Santa Barbara’s Canary Hotel is on the market and boutique chain Kimpton Hotels & Restaurants is the likely buyer. The downtown hotel is listed for $40 million, according to several industry sources.
Canary General Manager Laura McIver told the Business Times that a sale to Kimpton is pending, and that the deal is expected to close within the next several months.
Current owner Edward Thomas Hospitality Corp., a Beverly Hills-based company, bought Canary five years ago for $31 million.
One industry source who has seen the offering package for Canary indicated a $40 million price tag — a dollar figure that would put Santa Barbara back in the premium game for hotel valuation, according to sources.
San Francisco-based Kimpton, which owns 54 luxury hotels and 56 restaurants, may be able to use its size and marketing muscle to fill more rooms and increase cash flow at the downtown hotel, located on the corner of Carrillo and Chapala streets.
Kimpton, a privately held company founded by Bill Kimpton in 1981, is known as a pioneer of the boutique hotel concept. Its existing California holdings include Cypress Hotel in Cupertino, Hotel Palmor in Los Angeles, Hotel Solamar in San Diego and nine San Francisco properties.
Neither Kimpton nor Edward Thomas’ corporate office returned multiple requests for comment left over several days.
News of the downtown hotel’s potential sale comes five months after Bacara Resort & Spa in Goleta, the largest hotel in the region, was sold to Ohana Real Estate Investors. That property changed hands for $104.4 million, according to county property tax records.
The site that’s now home to the Canary Hotel has been reinvented several times since the original Carrillo Hotel was built in 1923. Carrillo Hotel was a low-income housing complex for seniors.
In response to a 1994 state mandate that directed facilities like the Carrillo Hotel to be rebuilt or renovated to meet certain earthquake standards, the owners of the property elected to demolish the building rather than have it retrofitted.
The demolition created controversy in Santa Barbara, as some residents were against displacing the senior citizens who called the hotel home. To gain approval for a new hotel on the property, the owners were required to fund an endowment to pay for relocation of the 100 seniors who lived at the Carrillo Hotel. The owners set up the Garden Court Endowment, and by 2000, all of the former residents of Carrillo Hotel moved to Garden Court on De La Vina.

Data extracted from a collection
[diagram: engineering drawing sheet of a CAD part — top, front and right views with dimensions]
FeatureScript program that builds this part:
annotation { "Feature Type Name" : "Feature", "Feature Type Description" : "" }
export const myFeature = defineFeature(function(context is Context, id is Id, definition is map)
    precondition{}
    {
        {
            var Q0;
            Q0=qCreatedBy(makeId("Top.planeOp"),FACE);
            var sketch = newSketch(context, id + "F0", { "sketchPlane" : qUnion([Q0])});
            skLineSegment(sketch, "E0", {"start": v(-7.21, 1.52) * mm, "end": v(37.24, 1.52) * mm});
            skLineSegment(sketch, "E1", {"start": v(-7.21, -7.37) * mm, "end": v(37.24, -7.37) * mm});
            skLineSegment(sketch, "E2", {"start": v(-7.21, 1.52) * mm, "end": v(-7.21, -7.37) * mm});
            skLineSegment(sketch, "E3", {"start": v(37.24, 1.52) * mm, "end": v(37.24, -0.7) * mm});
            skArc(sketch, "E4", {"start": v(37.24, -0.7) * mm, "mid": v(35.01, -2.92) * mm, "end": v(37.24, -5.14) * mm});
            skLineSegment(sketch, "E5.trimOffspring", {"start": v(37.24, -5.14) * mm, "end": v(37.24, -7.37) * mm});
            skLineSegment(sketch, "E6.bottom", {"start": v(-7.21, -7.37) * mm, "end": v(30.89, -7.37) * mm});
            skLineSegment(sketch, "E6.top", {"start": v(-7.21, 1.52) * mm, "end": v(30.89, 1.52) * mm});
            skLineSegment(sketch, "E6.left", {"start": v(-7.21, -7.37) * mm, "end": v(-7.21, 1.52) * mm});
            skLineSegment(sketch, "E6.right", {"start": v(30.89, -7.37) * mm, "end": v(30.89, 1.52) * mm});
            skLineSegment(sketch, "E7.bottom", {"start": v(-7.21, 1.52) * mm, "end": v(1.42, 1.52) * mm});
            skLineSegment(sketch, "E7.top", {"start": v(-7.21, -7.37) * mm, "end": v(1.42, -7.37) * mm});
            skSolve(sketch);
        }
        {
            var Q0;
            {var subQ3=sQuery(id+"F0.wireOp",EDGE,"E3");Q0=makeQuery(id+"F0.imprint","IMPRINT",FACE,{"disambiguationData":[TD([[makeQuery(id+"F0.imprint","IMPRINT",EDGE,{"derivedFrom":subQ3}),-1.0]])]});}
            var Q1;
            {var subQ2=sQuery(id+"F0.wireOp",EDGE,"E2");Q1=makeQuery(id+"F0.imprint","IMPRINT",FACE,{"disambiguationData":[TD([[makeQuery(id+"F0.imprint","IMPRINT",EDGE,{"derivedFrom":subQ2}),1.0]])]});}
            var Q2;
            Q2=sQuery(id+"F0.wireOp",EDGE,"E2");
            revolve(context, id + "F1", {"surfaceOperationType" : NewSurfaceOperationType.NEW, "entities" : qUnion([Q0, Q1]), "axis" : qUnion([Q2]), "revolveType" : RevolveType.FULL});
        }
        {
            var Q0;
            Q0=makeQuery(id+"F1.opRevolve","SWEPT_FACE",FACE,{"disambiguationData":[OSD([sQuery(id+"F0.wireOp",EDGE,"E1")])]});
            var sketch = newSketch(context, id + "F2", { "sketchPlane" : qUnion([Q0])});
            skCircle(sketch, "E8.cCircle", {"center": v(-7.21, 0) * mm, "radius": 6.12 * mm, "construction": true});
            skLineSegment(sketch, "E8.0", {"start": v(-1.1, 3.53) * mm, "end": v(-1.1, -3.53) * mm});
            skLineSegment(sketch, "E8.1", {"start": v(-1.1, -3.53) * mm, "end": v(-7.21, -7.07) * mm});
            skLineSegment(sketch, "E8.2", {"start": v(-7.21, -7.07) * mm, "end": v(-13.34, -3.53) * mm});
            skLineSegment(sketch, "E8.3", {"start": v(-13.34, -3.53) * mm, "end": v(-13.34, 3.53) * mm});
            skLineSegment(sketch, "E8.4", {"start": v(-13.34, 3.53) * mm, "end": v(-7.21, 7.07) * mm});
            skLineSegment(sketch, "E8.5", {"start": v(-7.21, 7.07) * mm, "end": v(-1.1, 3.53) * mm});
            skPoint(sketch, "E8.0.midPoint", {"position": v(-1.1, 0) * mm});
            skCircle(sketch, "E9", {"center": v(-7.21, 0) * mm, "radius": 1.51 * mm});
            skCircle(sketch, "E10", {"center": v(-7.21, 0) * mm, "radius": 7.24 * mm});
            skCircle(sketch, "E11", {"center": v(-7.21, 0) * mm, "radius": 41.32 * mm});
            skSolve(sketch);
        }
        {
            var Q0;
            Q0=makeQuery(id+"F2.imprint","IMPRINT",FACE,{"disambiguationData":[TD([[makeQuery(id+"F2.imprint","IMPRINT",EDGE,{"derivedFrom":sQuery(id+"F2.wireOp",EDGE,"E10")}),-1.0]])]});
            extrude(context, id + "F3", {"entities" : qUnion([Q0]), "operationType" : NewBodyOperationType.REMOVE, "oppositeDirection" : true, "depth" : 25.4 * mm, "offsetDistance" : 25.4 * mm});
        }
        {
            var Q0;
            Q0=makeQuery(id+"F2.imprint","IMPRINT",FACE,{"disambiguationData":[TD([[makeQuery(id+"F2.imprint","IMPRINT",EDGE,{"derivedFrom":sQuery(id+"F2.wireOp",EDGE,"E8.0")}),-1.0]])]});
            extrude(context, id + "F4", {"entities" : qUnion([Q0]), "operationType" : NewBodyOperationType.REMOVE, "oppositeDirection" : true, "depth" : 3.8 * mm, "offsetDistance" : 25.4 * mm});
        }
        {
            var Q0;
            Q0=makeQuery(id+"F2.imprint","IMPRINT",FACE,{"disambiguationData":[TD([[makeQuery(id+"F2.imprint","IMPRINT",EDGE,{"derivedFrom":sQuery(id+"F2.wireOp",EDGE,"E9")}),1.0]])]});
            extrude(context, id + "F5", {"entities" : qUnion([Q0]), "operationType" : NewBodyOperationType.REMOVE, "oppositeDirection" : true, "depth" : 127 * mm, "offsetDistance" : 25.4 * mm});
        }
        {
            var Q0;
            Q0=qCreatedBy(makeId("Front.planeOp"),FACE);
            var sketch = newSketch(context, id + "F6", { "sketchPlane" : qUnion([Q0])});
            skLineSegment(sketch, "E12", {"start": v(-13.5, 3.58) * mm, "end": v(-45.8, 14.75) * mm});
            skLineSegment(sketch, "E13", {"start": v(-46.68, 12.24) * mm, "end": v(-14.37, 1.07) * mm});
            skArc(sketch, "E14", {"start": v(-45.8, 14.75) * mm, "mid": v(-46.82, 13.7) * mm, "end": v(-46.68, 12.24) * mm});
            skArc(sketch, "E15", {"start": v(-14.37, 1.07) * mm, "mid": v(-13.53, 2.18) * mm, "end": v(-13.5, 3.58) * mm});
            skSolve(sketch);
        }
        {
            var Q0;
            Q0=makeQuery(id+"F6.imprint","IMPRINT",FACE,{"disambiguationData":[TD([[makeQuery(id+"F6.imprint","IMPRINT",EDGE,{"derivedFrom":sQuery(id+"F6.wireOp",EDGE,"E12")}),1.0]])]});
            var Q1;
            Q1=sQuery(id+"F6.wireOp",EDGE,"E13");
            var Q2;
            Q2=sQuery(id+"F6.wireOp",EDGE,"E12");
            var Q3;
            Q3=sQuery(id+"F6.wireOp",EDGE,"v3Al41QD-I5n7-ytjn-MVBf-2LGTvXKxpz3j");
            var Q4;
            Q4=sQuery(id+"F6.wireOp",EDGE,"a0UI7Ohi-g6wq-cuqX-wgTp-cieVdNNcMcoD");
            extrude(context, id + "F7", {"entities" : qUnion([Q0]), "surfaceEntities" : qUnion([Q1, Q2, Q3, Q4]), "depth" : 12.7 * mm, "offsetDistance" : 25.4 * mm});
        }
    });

• _Prompt A_
According to the Canary Hotel article, how much did Edward Thomas Hospitality Corp. pay for the hotel?
• _Prompt B_
For each statement, say whether it agrees with the Canary Hotel article, and quote the words that decide it: (i) Kimpton is based in San Francisco. (ii) Bacara Resort & Spa sold for $40 million. (iii) The original Carrillo Hotel was built in 1923.
• _Prompt C_
Using the Canary Hotel article, explain why the property's owners set up the Garden Court Endowment.

• _Response A_
$31 million, five years ago.

• _Response B_
(i) Yes: "San Francisco-based Kimpton"
(ii) No: "That property changed hands for $104.4 million"
(iii) Yes: "since the original Carrillo Hotel was built in 1923"

• _Response C_
To get approval for a new hotel on the property, the owners had to fund an endowment that paid to relocate the 100 seniors who lived at the Carrillo Hotel. They set up the Garden Court Endowment to meet that requirement.